Let's build a pipeline that analyzes Java methods using LLMs. Create a new file code_summarization.py:

code_summarization.py
import ollama
from cldk import CLDK
from pathlib import Path
import os

# Create CLDK object, specify language as Java.
cldk = CLDK(language="java")  #  (1)!

# Create analysis object
analysis = cldk.analysis(project_path=os.getenv("JAVA_APP_PATH"))  #  (2)!

# Iterate over files
for file_path, class_file in analysis.get_symbol_table().items():
    # Iterate over classes
    for type_name, type_declaration in class_file.type_declarations.items():
        # Iterate over methods
        for method in type_declaration.callable_declarations.values():  #  (3)!
            # Skip constructors
            if method.is_constructor:
                continue
            # Get code body
            code_body = Path(file_path).absolute().resolve().read_text()
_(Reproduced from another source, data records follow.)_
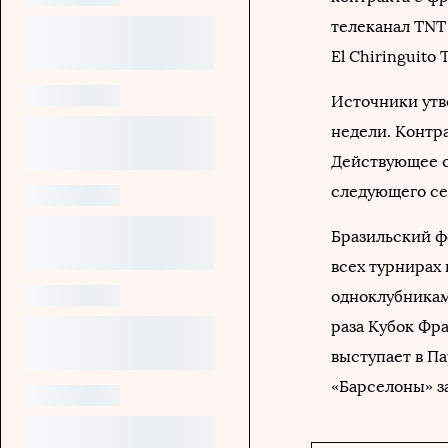
телеканал TNT 
El Chiringuito T
Источники утв
недели. Контра
Действующее с
следующего се
Бразильский ф
всех турнирах
одноклубникам
раза Кубок Фр
выступает в Па
«Барселоны» за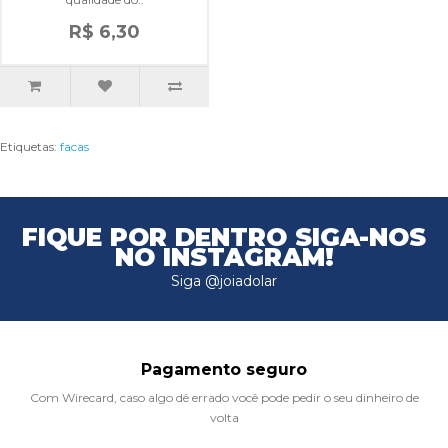
R$ 6,30
Etiquetas:
facas
FIQUE POR DENTRO
SIGA-NOS
NO INSTAGRAM!
Siga @joiadolar
Pagamento seguro
Com Wirecard, caso algo dê errado você pode pedir o seu dinheiro de
volta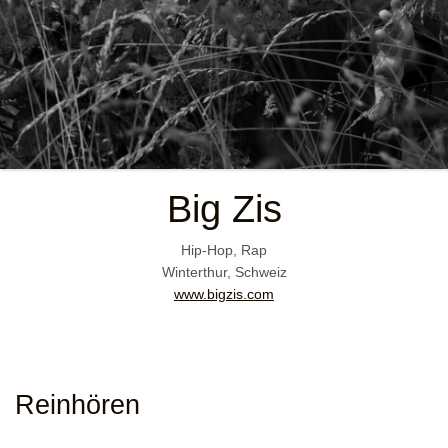
Big Zis
Hip-Hop, Rap
Winterthur, Schweiz
www.bigzis.com
Reinhören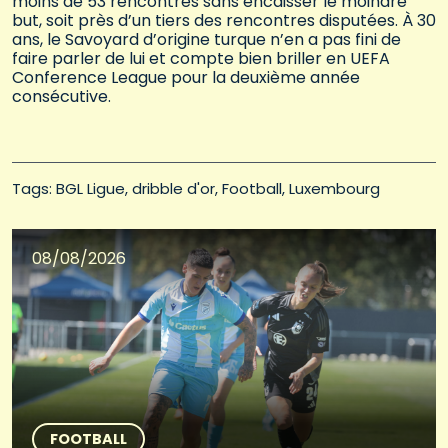
moins de 53 rencontres sans encaisser le moindre
but, soit près d’un tiers des rencontres disputées. À 30
ans, le Savoyard d’origine turque n’en a pas fini de
faire parler de lui et compte bien briller en UEFA
Conference League pour la deuxième année
consécutive.
Tags: 
BGL Ligue
dribble d'or
Football
Luxembourg
08/08/2026
FOOTBALL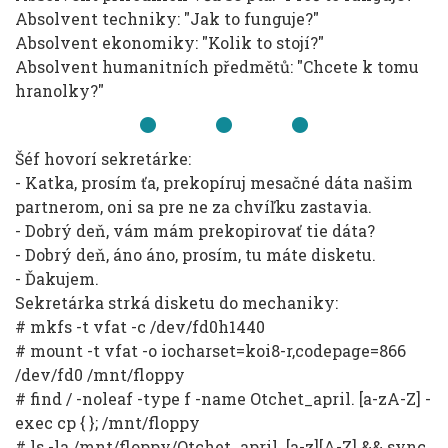
Absolvent techniky: "Jak to funguje?"
Absolvent ekonomiky: "Kolik to stojí?"
Absolvent humanitních předmětů: "Chcete k tomu
hranolky?"
Šéf hovorí sekretárke:
- Katka, prosím ťa, prekopíruj mesačné dáta našim
partnerom, oni sa pre ne za chvíľku zastavia.
- Dobrý deň, vám mám prekopirovať tie dáta?
- Dobrý deň, áno áno, prosím, tu máte disketu.
- Ďakujem.
Sekretárka strká disketu do mechaniky:
# mkfs -t vfat -c /dev/fd0h1440
# mount -t vfat -o iocharset=koi8-r,codepage=866
/dev/fd0 /mnt/floppy
# find / -noleaf -type f -name Otchet_april. [a-zA-Z] -
exec cp { }; /mnt/floppy
# ls -la /mnt/floppy/Otchet_april. [a-z][A-Z] && sync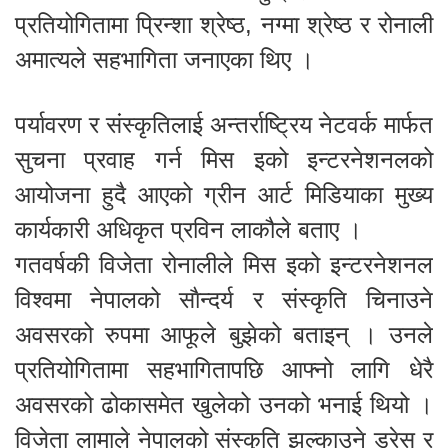
प्रतियोगितामा प्रिन्शा श्रेष्ठ, नग्मा श्रेष्ठ र रोनाली
अमात्यले सहभागिता जनाएका थिए ।
पर्यावरण र संस्कृतिलाई अन्तर्राष्ट्रिय नेटवर्क मार्फत
सुचना प्रवाह गर्न मिस इको इन्टरनेशनलको
आयोजना हुदै आएको ग्रीन आर्ट मिडियाका मुख्य
कार्यकारी अधिकृत प्रविन लाकौले बताए ।
गतवर्षकी विजेता रोनालीले मिस इको इन्टरनेशनल
विश्वमा नेपालको साैन्दर्य र संस्कृति चिनाउने
अवसरको रुपमा आफूले बुझेको बताइन् । उनले
प्रतियोगितामा सहभागितापछि आफ्नो लागि धेरै
अवसरको ढोकासमेत खुलेको उनको भनाई थियो ।
विजेता लामाले नेपालको संस्कृति झल्काउने ड्रेस र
            # Initialize treesitter
            tree_sitter_utils = cldk.tree_sitter_utils(source_code=code_body)  # (4)!
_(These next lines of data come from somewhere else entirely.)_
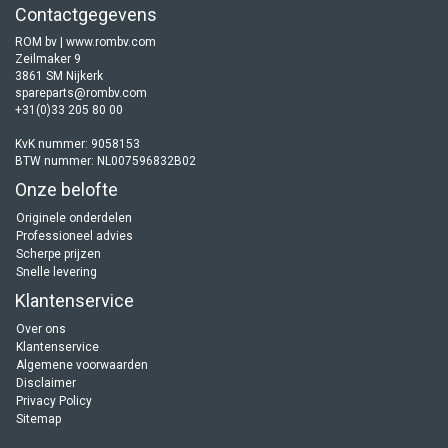
Contactgegevens
ROM bv | www.rombv.com
Zeilmaker 9
3861 SM Nijkerk
spareparts@rombv.com
+31(0)33 205 80 00
KvK nummer: 9058153
BTW nummer: NL007596832B02
Onze belofte
Originele onderdelen
Professioneel advies
Scherpe prijzen
Snelle levering
Klantenservice
Over ons
Klantenservice
Algemene voorwaarden
Disclaimer
Privacy Policy
Sitemap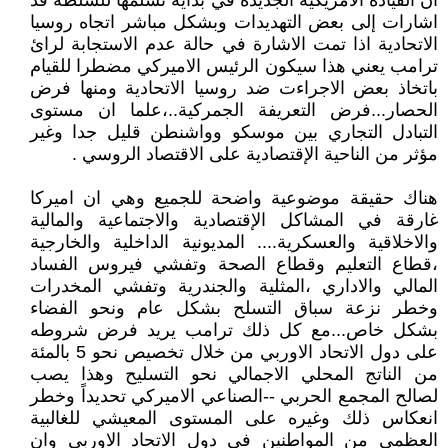
ان القيادة الأمريكية الجديدة في بداية تسلمها للسلطة قد
اشارات إلى بعض التهديدات وبشكل مباشر اتجاه روسيا
الاتحادية اذا تمت الاشارة في حالة عدم الاستجابة لرائ
ترامب يعني هذا سيكون الرئيس الاميركي مضطرا للقيام
باتخاذ بعض الاجراءت ضد روسيا الاتحادية ومنها فرض
الحصار...فرض التعريفة الجمركية..،علما ان مستوى
التبادل التجاري بين موسكو وواشنطن قليل جدا وغير
مؤثر من الناحية الإقتصادية على الاقتصاد الروسي .
هناك حقيقة موضوعية واضحة للجميع وهي ان اميركا
غارقة في المشاكل الإقتصادية والاجتماعية والمالية
والاخلاقية والعسكرية.... المديونية الداخلية والخارجية
،قطاع التعليم وقطاع الصحة وتفشي فيروس الفساد
المالي والاداري ،المثلية والجندرية وتفشي المخدرات
وخطر نزعة سباق التسلح بشكل عام ونحو الفضاء
بشكل خاص...مع كل ذلك ترامب يريد فرض شروطه
على دول الاتحاد الاوربي من خلال تخصيص نحو 5 بالمئة
من الناتج المحلي الاجمالي نحو التسليح وهذا يصب
لصالح المجمع الحربي --الصناعي الاميركي تحديداً وخطر
انعكاس ذلك وغيره على المستوى المعيشي للغالبية
العظمى من المواطنين في دول الاتحاد الاوربي وان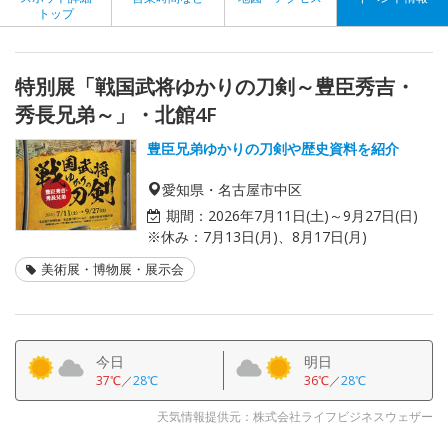
トップ
特別展「戦国武将ゆかりの刀剣～豊臣秀吉・
秀長兄弟～」・北館4F
豊臣兄弟ゆかりの刀剣や歴史資料を紹介
愛知県・名古屋市中区
期間：
2026年7月11日(土)～9月27日(日)
※休み：7月13日(月)、8月17日(月)
美術展・博物展・展示会
今日
明日
37℃
／
28℃
36℃
／
28℃
天気情報提供元：株式会社ライフビジネスウェザー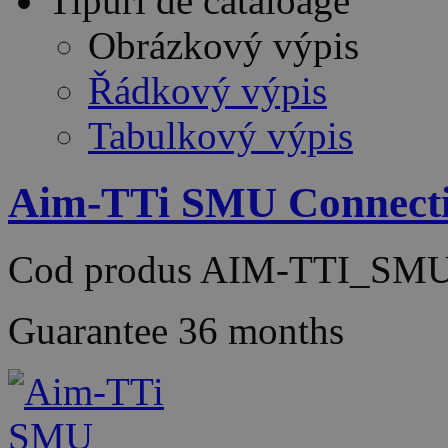
Tipuri de cataloage
Obrázkový výpis
Řádkový výpis
Tabulkový výpis
Aim-TTi SMU Connecti
Cod produs
AIM-TTI_SMU
Guarantee
36 months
            # Sanitize class 
            sanitized_class = tree_sitter_utils.sanitize_focal_class(method.declaration)  # (5)!

            # Format instruction
            instruction = (
                f"Question: Can you write a brief summary for the method " 
                f"`{method.declaration}` in the class `{type_name}` below?\n\n" 
                f"```java\n{sanitized_class}```\n"
            )

            # Prompt Ollama
            summary = ollama.generate(
                model="granite-code:8b-instruct", # (6)!
                prompt=instruction).get("response") 
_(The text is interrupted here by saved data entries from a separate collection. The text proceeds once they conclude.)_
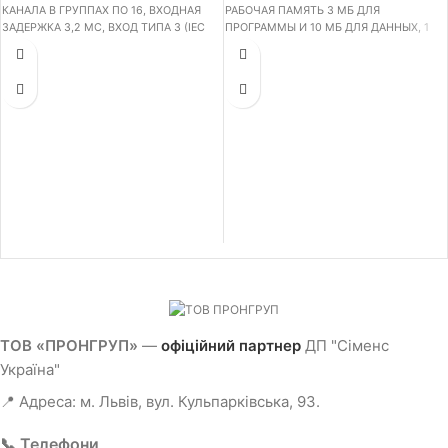
КАНАЛА В ГРУППАХ ПО 16, ВХОДНАЯ
РАБОЧАЯ ПАМЯТЬ 3 МБ ДЛЯ
ЗАДЕРЖКА 3,2 МС, ВХОД ТИПА 3 (IEC
ПРОГРАММЫ И 10 МБ ДЛЯ ДАННЫХ, 1
61131) , В КОМПЛЕКТЕ ФРОНТАЛЬНЫЙ
ИНТЕРФЕЙС - PROFINET IRT С 2Х-
СОЕДИНИТЕЛЬ С ТЕХНИКОЙ
ПОРТОВЫМ КОММУТАТОРОМ, 2
ПОДКЛЮЧЕНИЯ PUSH-IN
ИНТЕРФЕЙС - ETHERNET, 3 ИНТЕРФЕЙС
- ETHERNET, 4 ИНТЕРФЕЙС - PROFIBUS.
ПРОИЗВОДИТЕЛЬНОСТЬ 1 НС НА
БИТОВУЮ ОПЕРАЦИЮ, НЕОБХОДИМА
КАРТА ПАМЯТИ SIMATIC MC
ТОВ «ПРОНГРУП»
—
офіційний партнер
ДП "Сіменс
Україна"
📍 Адреса: м. Львів, вул. Кульпарківська, 93.
📞 Телефони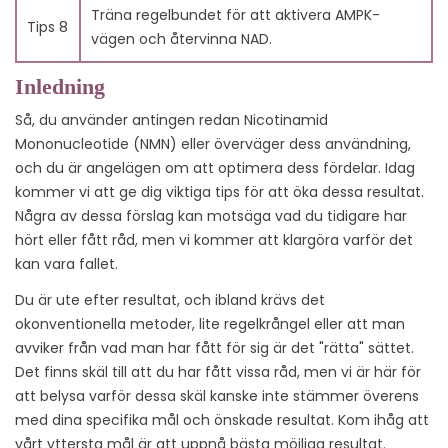
Träna regelbundet för att aktivera AMPK-
Tips 8
vägen och återvinna NAD.
Inledning
Så, du använder antingen redan Nicotinamid
Mononucleotide (NMN) eller överväger dess användning,
och du är angelägen om att optimera dess fördelar. Idag
kommer vi att ge dig viktiga tips för att öka dessa resultat.
Några av dessa förslag kan motsäga vad du tidigare har
hört eller fått råd, men vi kommer att klargöra varför det
kan vara fallet.
Du är ute efter resultat, och ibland krävs det
okonventionella metoder, lite regelkrångel eller att man
avviker från vad man har fått för sig är det "rätta" sättet.
Det finns skäl till att du har fått vissa råd, men vi är här för
att belysa varför dessa skäl kanske inte stämmer överens
med dina specifika mål och önskade resultat. Kom ihåg att
vårt yttersta mål är att uppnå bästa möjliga resultat.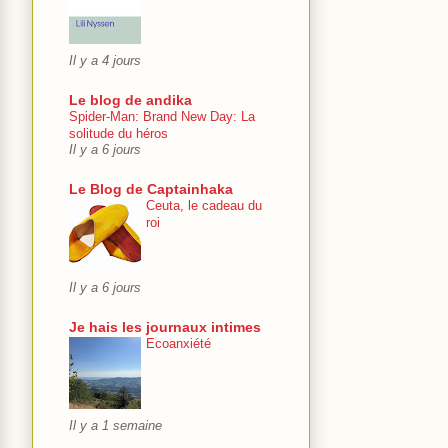
Il y a 4 jours
Le blog de andika
Spider-Man: Brand New Day: La
solitude du héros
Il y a 6 jours
Le Blog de Captainhaka
Ceuta, le cadeau du
roi
Il y a 6 jours
Je hais les journaux intimes
Ecoanxiété
Il y a 1 semaine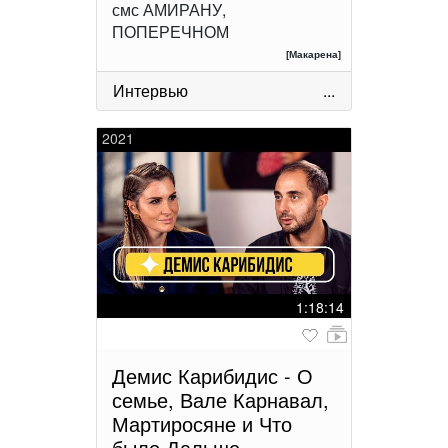
смс АМИРАНУ,
ПОПЕРЕЧНОМ
[Макарена]
Интервью
...
2021
1:18:14
Демис Карибидис - О
семье, Вале Карнавал,
Мартиросяне и Что
было Дальше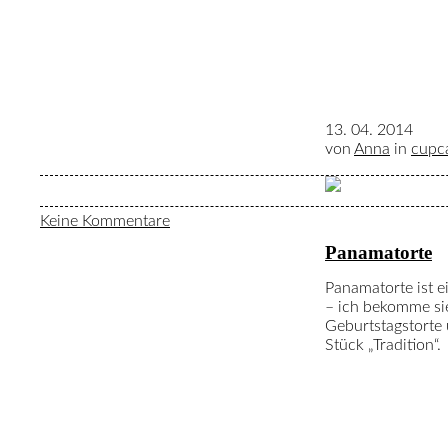
13. 04. 2014
von
Anna
in
cupc
Keine Kommentare
Panamatorte
Panamatorte ist 
– ich bekomme sie
Geburtstagstorte u
Stück „Tradition“.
            # Print output
            print(f"\nMethod: {method.declaration}")
            print(f"Summary: {summary}")
  1. Create a new instance of the CLDK class
  2. Create an analysis instance for the Java project. This object will be used to obtain all the analysis artifacts from the java project.
  3. In a nested loop, we can quickly iterate over the methods in the project and extract the code body.
  4. CLDK comes with a number of treesitter based utilities that can be used to extract and manipulate code snippets.
  5. We use the sanitize_focal_class() method to extract the focal class for the method and sanitize any unwanted code in just one line of code.
  6. We use the granite-code:8b-instruct model in this example. Try a different model from Ollama model library.

Running code_summarization.py#

Save the file as code_summarization.py and run it:

python code_summarization.py

You'll see output like:

Method: parse
Summary: This method parses command line arguments using the specified Options object...

Method: validateOption
Summary: Validates if an option meets the required criteria including checking...

...

Step 5: Customize Analysis#

The pipeline can be customized in several ways:

Try different Granite model sizes:

summary = ollama.generate(
    model="granite-code:34b-instruct",  # Larger model! 
    prompt=instruction).get("response") 

Adjust the task to generate a unit test:

def format_inst(code, focal_method, focal_class):
    return (f"Generate a complete unit test case using junit4 for the method `{focal_method}`...\n\n"
            f"```java\n{code}```\n")

Next Steps#

  • Explore different analysis tasks like code repair, translation, test generation, and more...
  • Create richer prompts with more analysis artifacts that CLDK provides.
  • Implement batch processing for larger projects, or use the CLDK SDK to build custom analysis pipelines.